# YOUR INSTRUCTIONS
Up to and including the line that contains "left hip: (271, 867)", write out every line of the entries exactly, beginning with the first. Omit the pictures.

# Dataset entries
▶
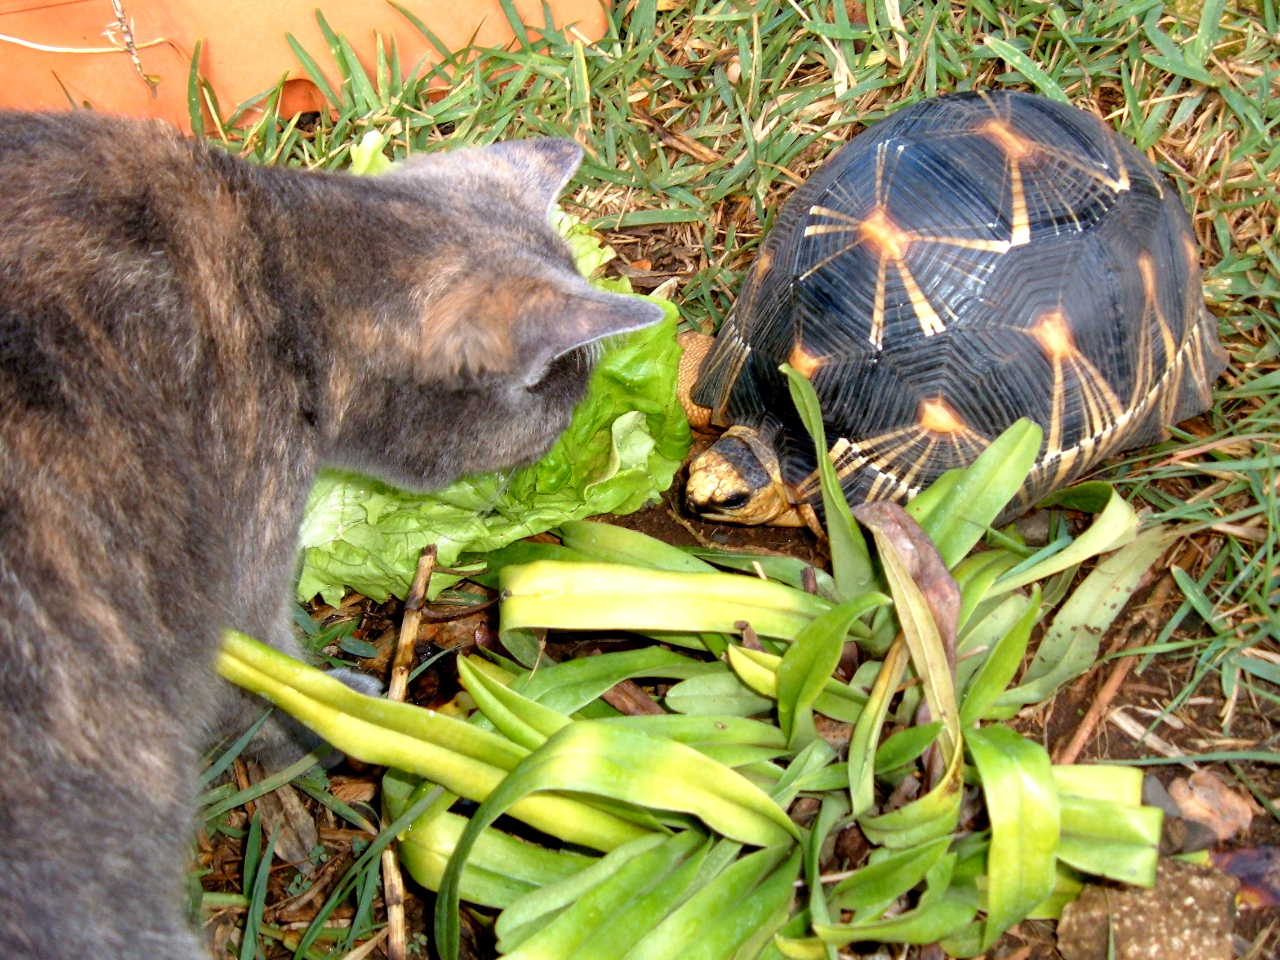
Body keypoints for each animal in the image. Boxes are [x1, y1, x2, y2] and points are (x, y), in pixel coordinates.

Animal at [0, 110, 660, 957]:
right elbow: (269, 679)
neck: (283, 269)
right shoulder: (245, 545)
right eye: (556, 406)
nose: (553, 447)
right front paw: (347, 726)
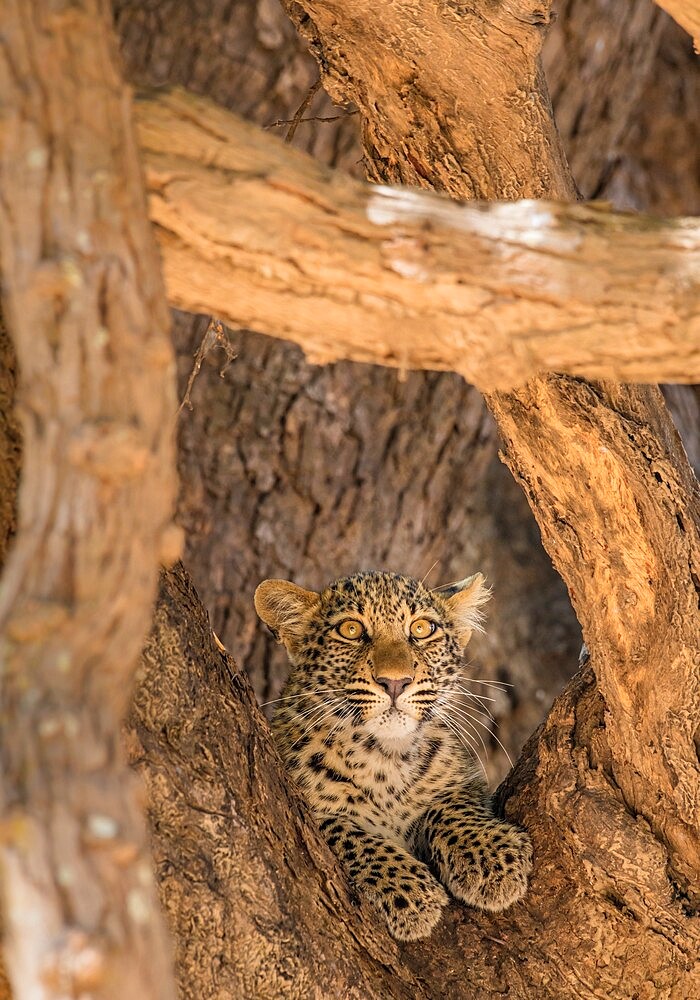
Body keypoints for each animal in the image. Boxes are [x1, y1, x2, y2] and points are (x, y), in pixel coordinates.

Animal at [254, 572, 532, 936]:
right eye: (350, 630)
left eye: (422, 628)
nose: (396, 682)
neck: (386, 757)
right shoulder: (299, 803)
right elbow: (346, 831)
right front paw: (408, 892)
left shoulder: (463, 779)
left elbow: (450, 803)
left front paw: (491, 856)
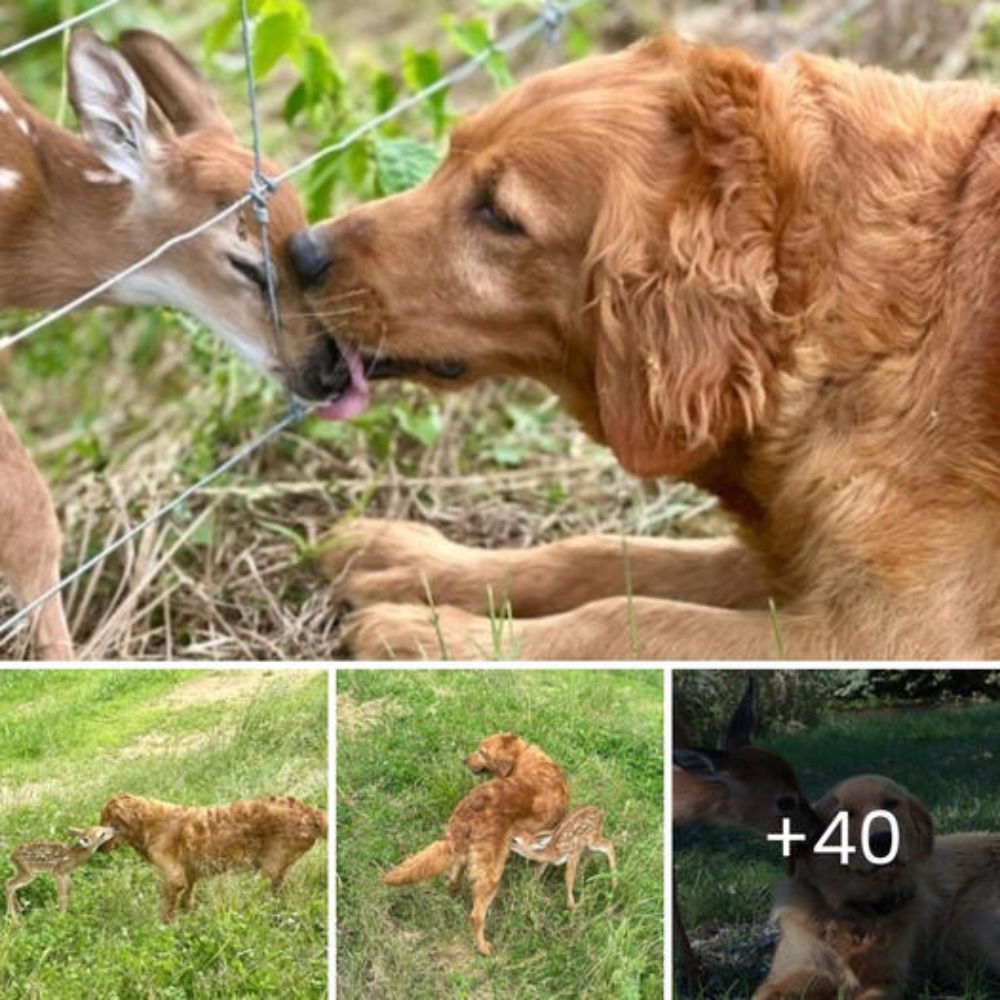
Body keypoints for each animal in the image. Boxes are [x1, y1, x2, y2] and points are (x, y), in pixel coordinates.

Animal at [97, 792, 326, 916]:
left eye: (106, 821)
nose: (98, 847)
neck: (149, 824)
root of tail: (311, 813)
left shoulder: (173, 878)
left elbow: (166, 908)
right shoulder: (189, 875)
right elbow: (186, 899)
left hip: (271, 867)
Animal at [290, 33, 1000, 656]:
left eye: (498, 213)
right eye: (447, 157)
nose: (301, 252)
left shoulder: (888, 630)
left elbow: (622, 618)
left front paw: (430, 635)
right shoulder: (793, 553)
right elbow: (596, 555)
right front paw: (416, 562)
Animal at [380, 736, 568, 952]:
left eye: (482, 751)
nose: (464, 760)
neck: (523, 757)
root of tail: (468, 810)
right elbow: (541, 866)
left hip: (464, 852)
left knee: (453, 878)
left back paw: (454, 894)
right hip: (490, 871)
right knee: (476, 915)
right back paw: (483, 947)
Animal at [756, 772, 1000, 1000]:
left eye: (891, 803)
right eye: (844, 815)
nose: (882, 839)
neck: (857, 913)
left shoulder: (887, 981)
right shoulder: (792, 976)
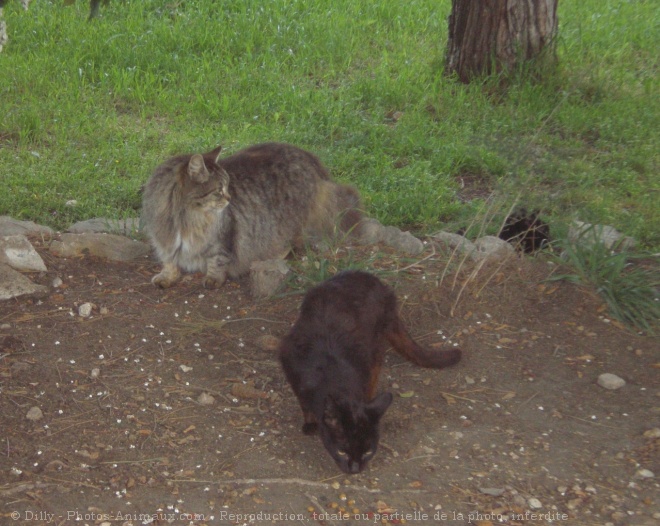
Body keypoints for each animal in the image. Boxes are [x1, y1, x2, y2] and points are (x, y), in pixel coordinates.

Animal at [141, 142, 364, 290]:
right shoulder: (164, 238)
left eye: (227, 186)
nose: (230, 198)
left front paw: (213, 279)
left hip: (287, 223)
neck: (185, 218)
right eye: (219, 190)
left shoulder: (223, 239)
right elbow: (169, 261)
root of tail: (307, 155)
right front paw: (167, 276)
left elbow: (217, 260)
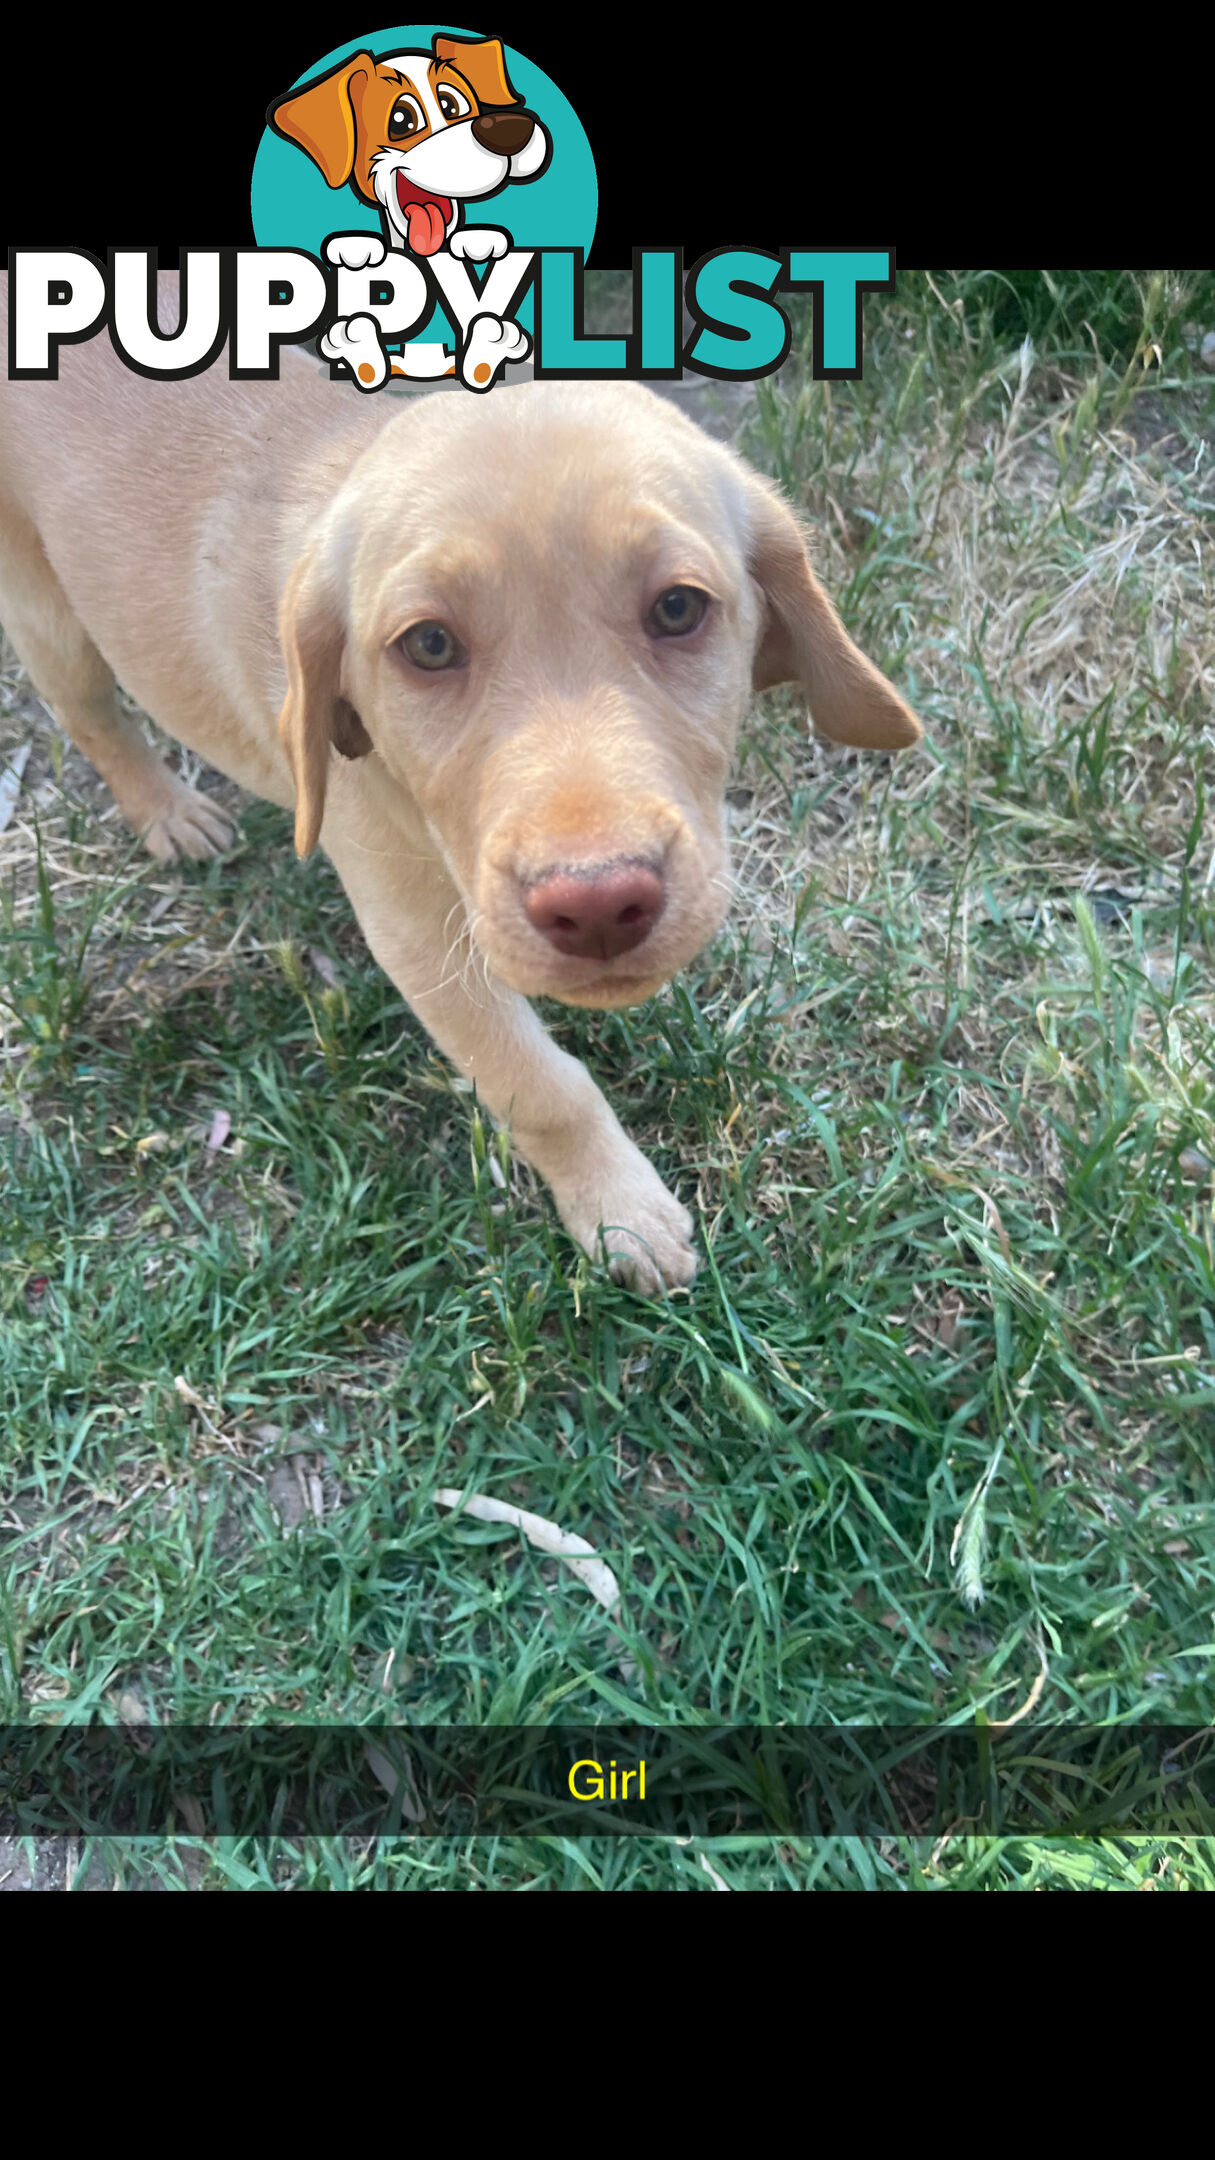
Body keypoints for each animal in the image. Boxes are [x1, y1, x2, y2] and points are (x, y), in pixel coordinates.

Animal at [0, 270, 912, 1278]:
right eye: (428, 646)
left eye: (679, 608)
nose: (599, 904)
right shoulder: (420, 936)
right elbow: (540, 1086)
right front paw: (619, 1209)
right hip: (44, 608)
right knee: (91, 715)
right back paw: (168, 811)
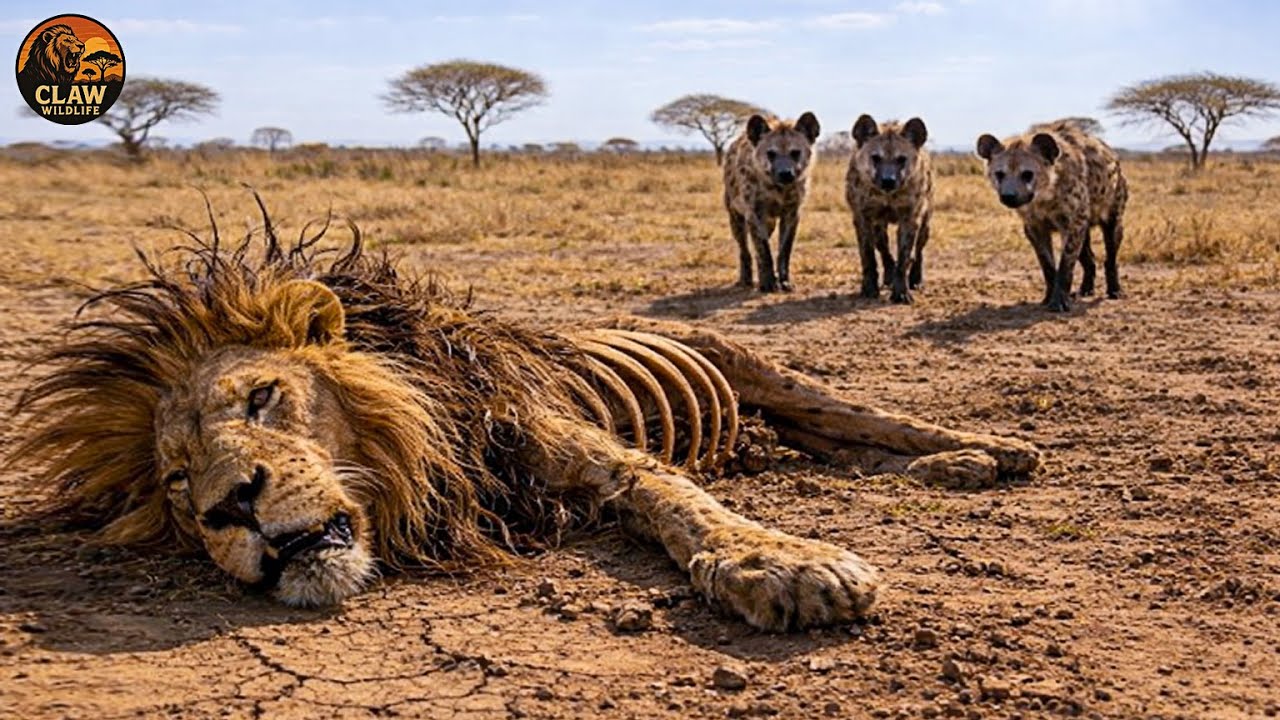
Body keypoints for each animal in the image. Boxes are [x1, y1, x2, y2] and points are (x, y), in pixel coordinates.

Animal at [11, 201, 1041, 632]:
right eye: (180, 487)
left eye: (262, 398)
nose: (235, 506)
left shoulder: (555, 433)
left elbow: (667, 492)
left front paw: (780, 565)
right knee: (833, 445)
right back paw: (953, 469)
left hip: (761, 367)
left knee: (866, 418)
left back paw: (987, 451)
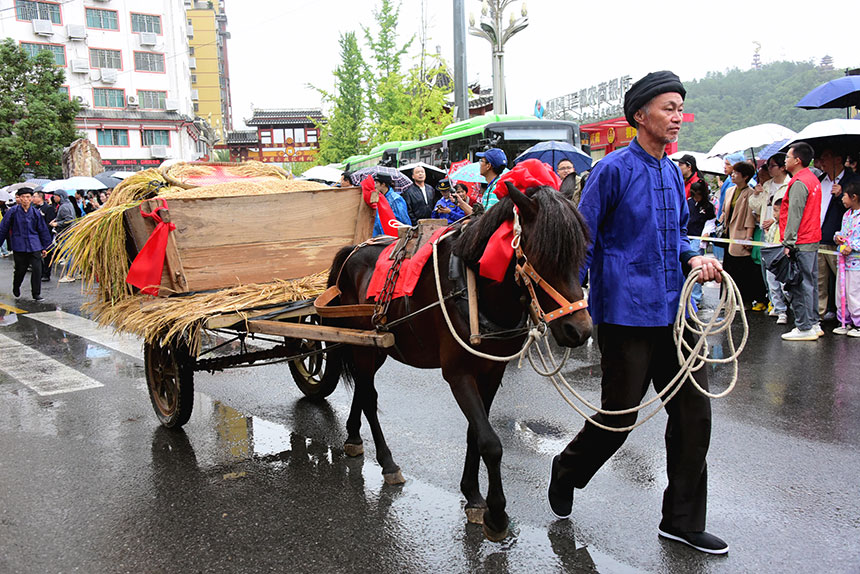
◀
# YOUR RESPONSE
Body keypoints for each animal in the image. Boxes are [x1, y1, x2, y2] and points are (x, y), in pixel coordinates.

Animal at [0, 110, 660, 957]:
right elbow: (269, 679)
neck: (283, 269)
right shoulder: (245, 545)
right eye: (556, 406)
nose: (553, 447)
right front paw: (347, 726)
Body keypoints for each animal in the image. Boxes are [x1, y1, x2, y2] and points are (x, y), in pixel coordinates.

Animal at [254, 572, 532, 936]:
right eye: (350, 630)
left eye: (422, 628)
nose: (396, 682)
neck: (386, 757)
right shoulder: (299, 803)
right elbow: (346, 831)
right front paw: (408, 892)
left shoulder: (463, 779)
left elbow: (450, 803)
left front paw: (491, 856)
Body keypoints for each animal in the image. Boxes are [x1, y1, x2, y2] and points are (x, y), in pixel coordinates.

Animal at [97, 792, 326, 916]:
left eye: (106, 821)
nose: (98, 847)
neck: (149, 824)
root of tail: (311, 813)
left shoulder: (173, 878)
left elbow: (166, 908)
right shoulder: (189, 875)
right elbow: (186, 899)
left hip: (271, 867)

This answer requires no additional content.